You can not define a generic type type 'a t = {value : 'a} with the condition that the type variable 'a is showable. When you define such a generic type you quantify over all types, but what you want is a bounded quantification: for all type 'a such that 'a is showable…
By the way, we can do something close from what you want using functor (but you’ll have to instantiate the right module in each case).
module type Show = sig
type t
val show : t -> string
end
let show (type a) (module S : Show with type t = a) = S.show
module Show_int = struct
type t = int
let show = string_of_int
end
type 'a value = {value : 'a}
Now, you can define a functor saying : if I can show a value of type a then I can show a value of type a value:
module Show_value (S : Show) = struct
type t = S.t value
let show {value} = Printf.sprintf "{value = %s}" (S.show value)
end
and now:
let c = {value = {value = 1}}
(* you have to instantiate the functor with the right parameter *)
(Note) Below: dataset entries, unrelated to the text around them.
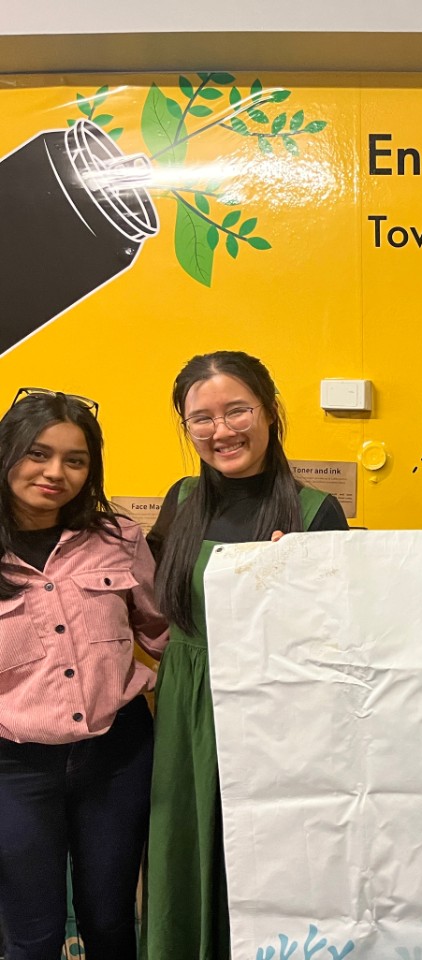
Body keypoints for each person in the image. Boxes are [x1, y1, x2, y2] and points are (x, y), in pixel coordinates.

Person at [141, 352, 348, 960]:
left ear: (270, 411)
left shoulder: (315, 511)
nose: (221, 430)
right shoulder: (180, 499)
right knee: (185, 847)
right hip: (185, 704)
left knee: (265, 858)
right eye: (201, 418)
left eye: (237, 411)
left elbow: (340, 633)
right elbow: (146, 601)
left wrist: (294, 583)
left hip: (274, 709)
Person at [0, 388, 167, 960]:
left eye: (75, 460)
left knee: (112, 921)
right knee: (32, 934)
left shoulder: (119, 538)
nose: (56, 473)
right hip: (14, 767)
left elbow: (164, 632)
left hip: (117, 756)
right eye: (38, 453)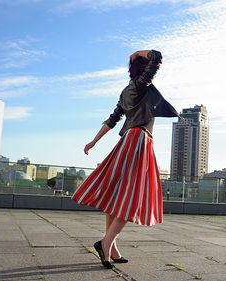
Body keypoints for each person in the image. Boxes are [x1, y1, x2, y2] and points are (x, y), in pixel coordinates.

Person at [72, 50, 179, 269]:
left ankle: (111, 247)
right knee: (132, 197)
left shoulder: (125, 91)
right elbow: (157, 57)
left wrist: (93, 142)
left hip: (129, 140)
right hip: (139, 140)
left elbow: (112, 120)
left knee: (119, 195)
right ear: (143, 69)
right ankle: (105, 243)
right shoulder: (141, 85)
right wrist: (138, 53)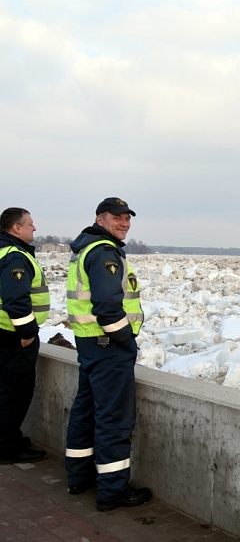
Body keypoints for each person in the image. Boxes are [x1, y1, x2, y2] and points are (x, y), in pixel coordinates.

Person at [64, 197, 151, 511]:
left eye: (127, 218)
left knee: (86, 411)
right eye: (117, 217)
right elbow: (107, 305)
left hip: (89, 345)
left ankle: (79, 477)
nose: (124, 223)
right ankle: (113, 490)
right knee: (114, 420)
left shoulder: (87, 248)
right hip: (107, 347)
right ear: (100, 219)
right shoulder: (103, 252)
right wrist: (126, 340)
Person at [0, 208, 50, 464]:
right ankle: (7, 448)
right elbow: (16, 299)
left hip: (4, 334)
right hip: (13, 337)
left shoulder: (4, 252)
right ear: (16, 228)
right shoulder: (15, 257)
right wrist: (27, 333)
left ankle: (9, 439)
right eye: (30, 223)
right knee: (14, 393)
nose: (34, 228)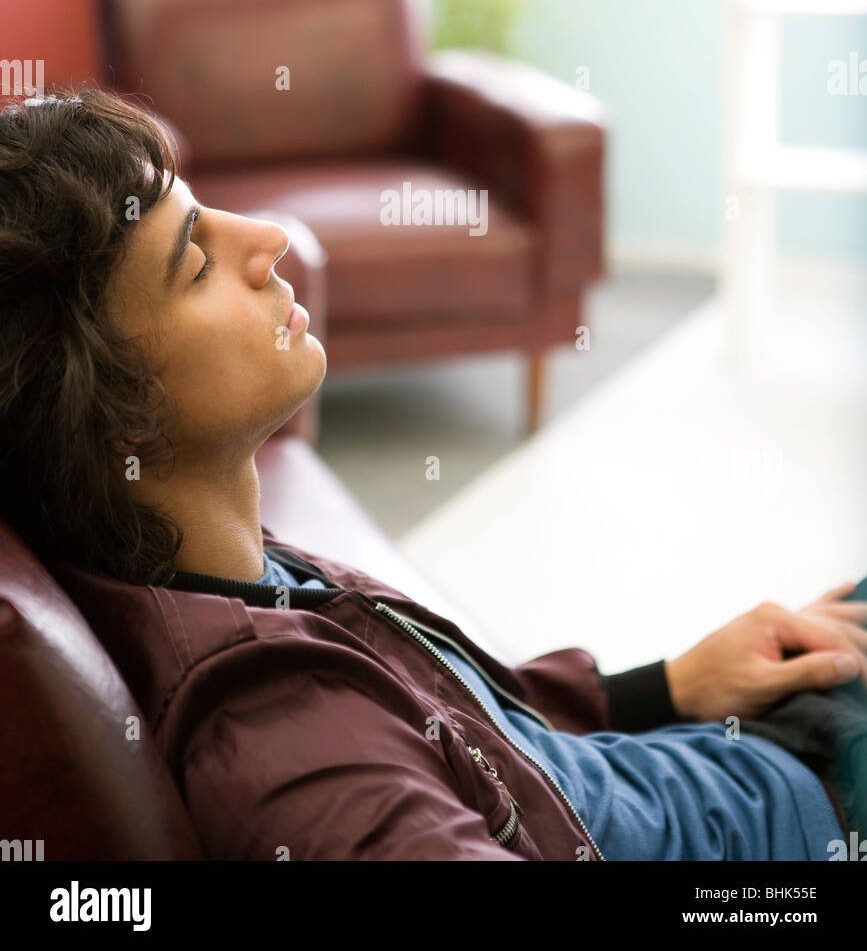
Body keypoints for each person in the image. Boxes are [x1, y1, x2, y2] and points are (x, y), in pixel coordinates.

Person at [1, 88, 865, 862]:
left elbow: (468, 738)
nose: (266, 238)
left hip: (735, 755)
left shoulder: (218, 575)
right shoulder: (291, 732)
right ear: (107, 405)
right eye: (194, 261)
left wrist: (667, 685)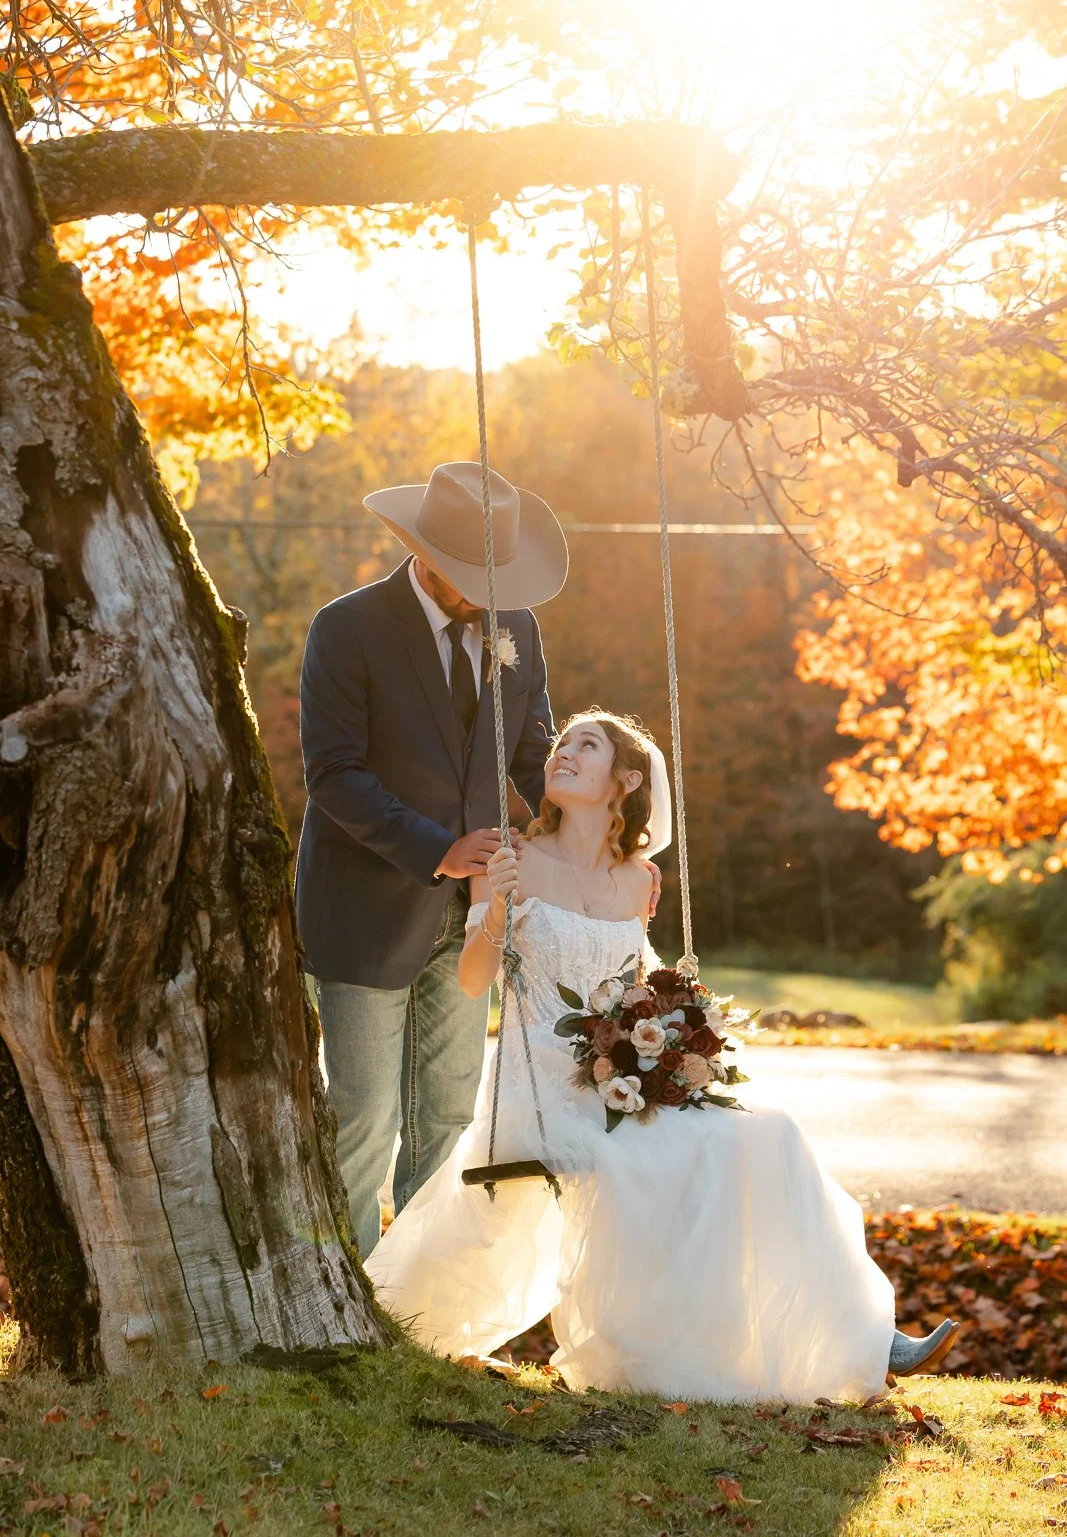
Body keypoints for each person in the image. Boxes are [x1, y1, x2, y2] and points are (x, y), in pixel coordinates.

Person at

show (module Show_value (Show_value (Show_int))) c;;
- : string = "{value = {value = 1}}"
With modular implicit, the solution would be simpler but there is still a lot of work before having this in the language (as explain in this comment).
module type Show = sig type t val show : t -> string end
let show {S : Show} = S.show;;
val show : {S : Show} -> S.t -> string = <fun>
implicit module Show_int = struct type t = int let show = string_of_int end
implicit module Show_value {S : Show} = struct
type t = S.t value
let show {value} = Printf.sprintf "{value = %s}" (S.show value)
end
let c = {value = {value = 1}}
(* here with implicit, the module is inferred by the compiler *)
show c;;
- : string = "{value = {value = 1}}"